The decision of whether a parameter assumes a “natural” value or not clearly assumes some knowledge of a (possibly hypothetical) probability distribution for that parameter. This is certainly problematic, because it requires some “meta theory” to determine the probability distribution. A careful analysis of this aspect is given in the contribution of Wells. This discussion takes into account the renormalization group flow of parameters in a quantum theory, inducing a probability flow which may strongly alter the distribution. Wells’ conclusion is that naturalness might still be a good guiding principle after all, but not a strict one: similar to statistical fluctuations, a few theories may be fine-tuned, but they should be considered exceptional cases.

The contribution by Friederich provides a more general discussion of fine-tuned (or unnatural) theories. The fact that relatively small variations in the numerical values of the parameters of our universe (for example the difference in the masses of the neutron and the proton) would prevent the formation of stable complex matter and thus the existence of life is being used by many to argue that our universe is just one of many. The more universes there are, the larger the probability to find at least one which allows for the emergence of life. This argument has also been used to “explain” the Higgs naturalness problem. However, it has been criticized by many to resemble the “inverse gambler’s fallacy”: that the observation of a relatively unlikely event (e.g. a double-six in the throw of two fair dice, or a small Higgs mass) implies that this event is part of a multitude of events (that the dice have been thrown many times before, or that many universes have been created). Friederich suggests a new argument in favor of the multiverse which avoids the inverse gambler’s fallacy by separating the “background knowledge” of the existence of life from actual fine-tuning arguments.

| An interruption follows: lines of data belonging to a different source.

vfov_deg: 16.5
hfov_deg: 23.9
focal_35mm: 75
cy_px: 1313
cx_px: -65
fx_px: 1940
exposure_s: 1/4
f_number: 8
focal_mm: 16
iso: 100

The multiverse conjecture is particularly popular in the context of string theory, which is currently believed to imply a vast number of possible universes. In this context, an alternative notion of naturalness has been proposed. While the common notion of the Multiverse solving the fine-tuning problem is a purely statistical (the more universes, the more likely it is to find one with a small electroweak scale), the so-called string-naturalness proposal is to call a theory “natural” if it arises from a “typical” string vacuum. In his contribution, Williams points out how vastly different such a notion is from the usual definition of naturalness which prohibits a strong dependence of long-distance phenomena from short-distance physics, and discusses the consequences for particle phenomenology.

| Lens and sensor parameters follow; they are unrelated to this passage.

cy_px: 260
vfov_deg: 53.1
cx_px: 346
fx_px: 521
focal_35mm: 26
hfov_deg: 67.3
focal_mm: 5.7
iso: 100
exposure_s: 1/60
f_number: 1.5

Finally, the article by Päs goes even beyond the multiverse, suggesting that it is a necessary consequence if the universe is considered as a single entangled quantum state. He argues that an understanding of naturalness is tightly related to the question of what characterizes a truly fundamental theory. He also points out a possible relationship between these views and recent advances in gravitational theories such as the “ER = EPR conjecture”.

Even though it is impossible to do full justice to the concepts of naturalness, fine tuning, and hierarchy within a single volume, we believe that this Special Issue represents the diversity of views and formulations of these issues and their current status within high-energy physics. As editors, we would like to thank all authors for their time and effort in preparing their contributions.